[Sminia, Hobbe Baerdt van]
SMINIA (Hobbe Baerdt van), geb. 22 Aug. 1655, overl. 21 Oct. 1721 te Leeuwarden, zoon van den raadsheer Jetze van Sminia en Anna Maria van Baerdt, werd eerst secretaris der grietenij Stellingwerf-Westeinde, en bleef dit, totdat hij na den dood van Joh. van Glinstra verkozen werd tot Raad in het Hof (30 Oct. 1679). Tegen zijn keuze, die door het kwartier Zevenwolden geschiedde, werd geprotesteerd door eenige leden van het kwartier Oostergoo, doch zonder gevolg. Bijna 42 jaar is hij raadsheer geweest; gedurende de laatste 6 jaar, n.l. sedert den afstand van Martinus van Scheltinga, nam hij de functies van oudsten en presideerenden raad waar. Hij bedankte 29 Mei 1721 voor dit ambt.
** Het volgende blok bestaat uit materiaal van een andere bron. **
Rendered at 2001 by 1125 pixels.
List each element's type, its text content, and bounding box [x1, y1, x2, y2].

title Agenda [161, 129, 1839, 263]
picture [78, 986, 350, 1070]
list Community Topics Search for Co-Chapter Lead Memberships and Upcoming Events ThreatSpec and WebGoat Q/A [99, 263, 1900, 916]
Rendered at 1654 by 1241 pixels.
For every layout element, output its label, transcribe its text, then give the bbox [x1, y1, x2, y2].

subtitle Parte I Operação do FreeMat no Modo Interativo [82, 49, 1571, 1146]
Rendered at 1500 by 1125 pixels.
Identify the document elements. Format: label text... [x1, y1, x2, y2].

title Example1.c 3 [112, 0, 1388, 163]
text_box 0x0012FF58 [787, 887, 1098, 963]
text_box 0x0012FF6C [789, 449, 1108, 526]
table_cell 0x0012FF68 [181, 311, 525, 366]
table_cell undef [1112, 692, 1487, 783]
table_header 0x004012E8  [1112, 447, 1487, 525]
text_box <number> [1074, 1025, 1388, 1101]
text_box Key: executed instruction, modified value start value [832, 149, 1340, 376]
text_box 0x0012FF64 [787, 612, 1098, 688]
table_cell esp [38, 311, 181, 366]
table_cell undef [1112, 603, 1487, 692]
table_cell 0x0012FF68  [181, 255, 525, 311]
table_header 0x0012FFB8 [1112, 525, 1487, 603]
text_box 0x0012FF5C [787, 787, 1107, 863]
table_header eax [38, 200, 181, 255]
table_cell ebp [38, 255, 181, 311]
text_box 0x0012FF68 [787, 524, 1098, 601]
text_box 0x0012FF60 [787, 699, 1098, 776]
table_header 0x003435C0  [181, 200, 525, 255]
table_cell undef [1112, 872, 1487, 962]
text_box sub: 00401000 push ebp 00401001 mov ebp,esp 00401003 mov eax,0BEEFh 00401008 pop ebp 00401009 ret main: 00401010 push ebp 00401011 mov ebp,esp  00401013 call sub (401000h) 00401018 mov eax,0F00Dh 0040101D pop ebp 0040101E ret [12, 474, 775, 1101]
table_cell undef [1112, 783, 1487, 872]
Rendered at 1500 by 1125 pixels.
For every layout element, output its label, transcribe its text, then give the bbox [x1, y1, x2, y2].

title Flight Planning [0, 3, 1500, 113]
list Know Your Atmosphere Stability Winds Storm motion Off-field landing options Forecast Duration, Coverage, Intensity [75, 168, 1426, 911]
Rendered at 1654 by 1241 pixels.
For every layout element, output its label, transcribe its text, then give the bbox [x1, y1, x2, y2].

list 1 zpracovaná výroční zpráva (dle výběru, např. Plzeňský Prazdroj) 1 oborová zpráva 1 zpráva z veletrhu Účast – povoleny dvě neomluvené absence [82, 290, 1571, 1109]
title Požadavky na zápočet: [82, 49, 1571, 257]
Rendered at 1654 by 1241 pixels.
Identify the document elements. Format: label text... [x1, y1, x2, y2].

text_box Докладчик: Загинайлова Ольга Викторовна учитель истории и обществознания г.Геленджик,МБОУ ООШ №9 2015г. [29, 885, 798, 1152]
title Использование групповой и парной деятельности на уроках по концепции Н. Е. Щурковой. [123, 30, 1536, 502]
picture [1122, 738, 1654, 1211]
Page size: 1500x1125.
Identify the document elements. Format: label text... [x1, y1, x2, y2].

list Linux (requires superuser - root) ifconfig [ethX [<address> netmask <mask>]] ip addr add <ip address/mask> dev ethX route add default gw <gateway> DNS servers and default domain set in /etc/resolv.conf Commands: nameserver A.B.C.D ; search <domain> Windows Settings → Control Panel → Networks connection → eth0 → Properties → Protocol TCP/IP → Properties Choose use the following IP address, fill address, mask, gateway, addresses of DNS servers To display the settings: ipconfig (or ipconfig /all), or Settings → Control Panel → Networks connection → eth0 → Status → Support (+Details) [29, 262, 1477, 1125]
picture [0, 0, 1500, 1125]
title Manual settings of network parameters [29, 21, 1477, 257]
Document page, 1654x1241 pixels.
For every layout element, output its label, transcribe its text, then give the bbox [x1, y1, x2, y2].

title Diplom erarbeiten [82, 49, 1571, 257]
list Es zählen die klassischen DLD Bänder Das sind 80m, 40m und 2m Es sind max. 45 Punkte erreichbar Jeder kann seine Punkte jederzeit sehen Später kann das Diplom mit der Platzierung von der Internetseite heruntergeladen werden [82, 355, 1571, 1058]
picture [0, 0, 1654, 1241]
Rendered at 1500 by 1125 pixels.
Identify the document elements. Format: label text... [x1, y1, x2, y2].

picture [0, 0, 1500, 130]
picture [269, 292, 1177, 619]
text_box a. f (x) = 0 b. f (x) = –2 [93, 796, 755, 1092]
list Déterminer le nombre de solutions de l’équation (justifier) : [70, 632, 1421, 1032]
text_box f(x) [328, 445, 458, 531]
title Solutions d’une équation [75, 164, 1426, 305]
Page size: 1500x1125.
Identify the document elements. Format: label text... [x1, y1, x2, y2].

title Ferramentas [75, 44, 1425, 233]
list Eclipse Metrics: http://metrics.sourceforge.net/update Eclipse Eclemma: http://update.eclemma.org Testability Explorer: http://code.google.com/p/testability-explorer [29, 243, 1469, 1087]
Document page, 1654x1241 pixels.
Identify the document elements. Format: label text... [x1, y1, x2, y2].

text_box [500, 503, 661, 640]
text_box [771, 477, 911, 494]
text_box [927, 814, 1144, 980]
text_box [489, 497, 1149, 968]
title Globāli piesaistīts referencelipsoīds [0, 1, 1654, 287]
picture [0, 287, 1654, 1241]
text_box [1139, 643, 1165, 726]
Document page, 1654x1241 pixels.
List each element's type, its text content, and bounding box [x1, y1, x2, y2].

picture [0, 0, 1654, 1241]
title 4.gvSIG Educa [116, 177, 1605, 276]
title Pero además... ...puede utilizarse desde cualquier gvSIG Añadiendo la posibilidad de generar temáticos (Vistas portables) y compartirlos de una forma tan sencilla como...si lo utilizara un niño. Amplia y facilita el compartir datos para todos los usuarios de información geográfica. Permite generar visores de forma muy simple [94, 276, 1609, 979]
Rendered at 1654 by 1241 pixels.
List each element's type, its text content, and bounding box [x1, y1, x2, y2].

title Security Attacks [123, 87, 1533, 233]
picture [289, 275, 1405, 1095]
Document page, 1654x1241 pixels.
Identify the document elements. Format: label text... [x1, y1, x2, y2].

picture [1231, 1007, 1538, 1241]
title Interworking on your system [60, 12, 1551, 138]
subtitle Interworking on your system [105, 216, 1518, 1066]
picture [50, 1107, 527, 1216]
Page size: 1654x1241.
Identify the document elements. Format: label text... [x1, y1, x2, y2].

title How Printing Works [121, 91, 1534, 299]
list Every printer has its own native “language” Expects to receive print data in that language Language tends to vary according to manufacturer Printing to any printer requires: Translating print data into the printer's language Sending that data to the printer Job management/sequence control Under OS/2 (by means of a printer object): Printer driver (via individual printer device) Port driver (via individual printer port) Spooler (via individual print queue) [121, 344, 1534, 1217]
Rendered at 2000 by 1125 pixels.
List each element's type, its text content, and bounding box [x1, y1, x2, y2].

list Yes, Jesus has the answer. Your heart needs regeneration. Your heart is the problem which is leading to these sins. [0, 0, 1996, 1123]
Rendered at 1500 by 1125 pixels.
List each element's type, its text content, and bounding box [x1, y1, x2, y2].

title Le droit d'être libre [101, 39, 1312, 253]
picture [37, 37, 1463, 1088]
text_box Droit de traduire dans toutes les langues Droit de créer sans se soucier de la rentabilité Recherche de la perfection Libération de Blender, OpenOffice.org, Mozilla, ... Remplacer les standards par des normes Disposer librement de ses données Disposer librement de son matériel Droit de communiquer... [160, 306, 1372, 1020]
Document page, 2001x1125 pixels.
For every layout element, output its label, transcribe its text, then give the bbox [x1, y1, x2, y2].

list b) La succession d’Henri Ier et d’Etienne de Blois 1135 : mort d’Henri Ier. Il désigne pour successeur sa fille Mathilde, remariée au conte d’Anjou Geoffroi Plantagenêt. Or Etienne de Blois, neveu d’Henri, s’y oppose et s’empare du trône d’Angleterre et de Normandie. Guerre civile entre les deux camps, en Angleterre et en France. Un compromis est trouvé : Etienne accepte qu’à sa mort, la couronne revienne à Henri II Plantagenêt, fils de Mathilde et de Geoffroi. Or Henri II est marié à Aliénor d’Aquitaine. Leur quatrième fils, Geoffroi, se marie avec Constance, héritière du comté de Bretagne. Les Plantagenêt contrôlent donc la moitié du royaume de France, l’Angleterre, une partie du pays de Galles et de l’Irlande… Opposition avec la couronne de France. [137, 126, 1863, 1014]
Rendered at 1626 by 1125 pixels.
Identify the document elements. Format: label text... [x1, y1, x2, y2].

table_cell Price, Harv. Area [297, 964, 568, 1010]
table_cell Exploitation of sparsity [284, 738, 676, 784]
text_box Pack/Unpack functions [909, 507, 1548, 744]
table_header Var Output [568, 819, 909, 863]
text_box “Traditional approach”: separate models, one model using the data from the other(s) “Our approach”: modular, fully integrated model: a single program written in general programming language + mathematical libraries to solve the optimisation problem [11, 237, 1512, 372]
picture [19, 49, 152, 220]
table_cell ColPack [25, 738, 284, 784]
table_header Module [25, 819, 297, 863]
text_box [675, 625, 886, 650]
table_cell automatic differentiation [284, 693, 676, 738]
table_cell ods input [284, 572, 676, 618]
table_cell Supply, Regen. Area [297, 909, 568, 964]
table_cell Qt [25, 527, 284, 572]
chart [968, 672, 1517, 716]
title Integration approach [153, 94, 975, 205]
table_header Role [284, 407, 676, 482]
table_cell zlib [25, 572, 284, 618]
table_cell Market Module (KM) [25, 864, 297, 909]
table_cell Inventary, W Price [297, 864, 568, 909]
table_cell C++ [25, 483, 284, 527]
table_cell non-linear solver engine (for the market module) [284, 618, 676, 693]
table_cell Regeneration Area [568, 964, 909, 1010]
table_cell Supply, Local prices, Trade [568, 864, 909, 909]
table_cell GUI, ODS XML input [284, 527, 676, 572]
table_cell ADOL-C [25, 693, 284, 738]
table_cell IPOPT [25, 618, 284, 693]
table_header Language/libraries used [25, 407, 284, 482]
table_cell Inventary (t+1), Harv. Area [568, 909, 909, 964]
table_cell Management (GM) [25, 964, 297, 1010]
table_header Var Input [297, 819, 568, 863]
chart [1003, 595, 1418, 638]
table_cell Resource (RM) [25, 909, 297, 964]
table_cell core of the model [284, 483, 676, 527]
Zijn eerste vrouw was Tethje Gerroltsma, zijn tweede Catharina van Haersma, zijn derde Ida Margaretha van Rhala. Bij deze drie vrouwen had hij negen kinderen.
Zie: de Haan Hettema. Stamboek van den Frieschen Adel, I, 365; II, 254; Naamrol der Raden 's Hofs van Friesland, 48, 55; Baders, Poëmata, 32; M. Sickenga, Het Hof van Friesland gedurende de zeventiende eeuw (Leiden 1869), 239.